Valid email addresses are required to post comments. If your comment is not posted, I will send you an email with an explanation.

Wednesday, November 17, 2010

Who Are We, And Where Are We Going?

Try this.

Find a map of the world. Get a dart and a blindfold. Pin the map on a wall, put the blindfold on, and toss the dart at the map. Flip off the blindfold and discover where you landed.

Far fetched?

We recently enrolled two learners from Algeria. They speak fluently in both Arabic and French. Although they do not currently communicate in English, I expect that they will soon acquire English as a third language. They have travelled 4,000 miles, crossed several time zones and arrived here in Green Island. What a difference!

They appear to be bright and engaging adolescents. They are at a point in their lives when teens the world over are experiencing the growing pains associated with an emerging self-identity amidst an environment of expanded social awareness where peer acceptance and respect are increasingly valued. Imagine navigating this social landscape surrounded by people who speak a language you can't understand, eating foods you may have never seen before, and displaying customs and routines that are anything but customary and routine to you.

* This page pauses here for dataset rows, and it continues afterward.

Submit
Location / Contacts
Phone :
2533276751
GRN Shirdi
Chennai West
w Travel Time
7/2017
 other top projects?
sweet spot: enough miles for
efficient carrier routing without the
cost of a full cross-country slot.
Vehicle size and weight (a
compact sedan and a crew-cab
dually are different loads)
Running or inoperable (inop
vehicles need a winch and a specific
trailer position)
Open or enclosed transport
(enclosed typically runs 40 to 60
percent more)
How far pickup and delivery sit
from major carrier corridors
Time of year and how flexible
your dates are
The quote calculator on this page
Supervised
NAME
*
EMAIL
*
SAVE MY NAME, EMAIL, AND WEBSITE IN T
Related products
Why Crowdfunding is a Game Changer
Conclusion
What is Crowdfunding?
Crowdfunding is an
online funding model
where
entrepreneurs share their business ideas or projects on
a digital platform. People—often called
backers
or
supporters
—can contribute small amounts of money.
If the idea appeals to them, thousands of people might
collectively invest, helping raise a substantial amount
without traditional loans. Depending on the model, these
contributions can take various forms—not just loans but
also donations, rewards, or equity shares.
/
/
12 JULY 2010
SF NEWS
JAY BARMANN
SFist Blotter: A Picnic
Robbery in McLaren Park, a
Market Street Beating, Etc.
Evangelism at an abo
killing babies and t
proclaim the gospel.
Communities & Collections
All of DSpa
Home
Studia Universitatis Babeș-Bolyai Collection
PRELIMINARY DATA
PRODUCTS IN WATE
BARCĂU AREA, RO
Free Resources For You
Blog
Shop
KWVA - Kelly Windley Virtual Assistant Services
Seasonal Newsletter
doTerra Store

It's been a pleasure to observe the manner in which these two new learners have been accepted and accommodated thus far by their classmates at Heatly. I watch them approach the school each morning and notice they bring smiles with them and a cheerful sense of optimism. They have always returned my greeting with a demurring and deferential response in which facial expressions serve to universally communicate a pleasant good morning. I admire their commitment and resolve as they assimilate themselves into a new and very different culture. Their success in adjusting to Heatly will offer as much about our level of cooperation and understanding as it will about their degree of resiliency and commitment.

I've been thinking about how our world has grown more and more interdependent each passing day. Check the tags on the clothes you are wearing today. Where were they made? How about the car you drive? Even manufactured items, such as cars, that are "made in America" are often constructed with parts that originated in other countries. What foods have you eaten in the last week? Chinese? Mexican? Thai? Your electronics - where were they made? How many words or expressions have you used in the last month that have been imported from other languages and recently incorporated into English?

Want an interesting insight into our rapidly changing world, complete with new and startling reference points? Check out this five minute video on You Tube. It's entitled, "Shift Happens

What did you think about the video? The statistics offer an intriguing perspective on our country as we view ourselves in relation to other countries and how technology has democratized knowledge and leveled the playing field once dominated by a few nations. I perceive the message of the video as a clarion for schools to redefine their purpose and redirect their resources in order to compete globally and sustain the very important difference America has made across boundaries and over time. We must adapt and seek strategic leverage in generating the creativity and productivity that has enabled America to maintain its leadership position.

Despite rapid advances and extraordinary progress prompted by technology, I don't believe the solution relies solely or even largely on technological innovation. Ultimately, change is a personal experience and occurs one person at a time, so it's dependent on interpersonal communication and relationships.

The changing demographics, the political transformations, and the volatile economy all present both risk and opportunity to our public schools. The increased diversity of learner populations certainly places a premium on the versatility and adaptability of schools attempting to meet the needs of learners of all languages and backgrounds. Programs like Limited English Proficiency and English as a Second Language aside, the performance of our schools depends on successfully integrating diverse cultures, different ideas, new paradigms -  and an acceptance of change as a constant. It requires tolerance, sensitivity, and understanding as learners interact with people from the far reaches of the globe who have brought with them potentially enriching and enlightening concepts. Think of the advantage our two new learners have when they become fluent in three different languages while living in a world in which technology has erased boundaries and granted access to markets and opportunities for those who can communicate and those who can assimilate. The exchange of ideas and practices among people of different backgrounds hold promise for mutual benefits in a new and common future.

Jim Collins, author of the business best-seller, Good to Great, suggests that success results from organizations that maintain an allegiance to their core values and ideology, but recognize that almost everything else in the organization is subject to change if you expect to survive in a rapidly changing world. I believe that is true for schools as well. There are certain and fairly universal beliefs and values that serve as a foundation and orientation for a public school - i.e. success for all; egalitarian frameworks, equal opportunities... but what we teach, how we teach, when we teach, and even why we teach should all be subject to change whenever that change can project greater success for our learners and forecast increased benefits for the future.

Education is all about transformation. Education can also be viewed and valued as an economic engine if schools can provide the conditions to promote the creativity, ingenuity, and inspiration for learners to contribute to sustaining our nation's prominence in the world through innovation and the pursuit of excellence. But we can't wait. We need to invest in, and commit to, that goal now because the rest of the world isn't waiting and the Shift Happens video provides evidence of that.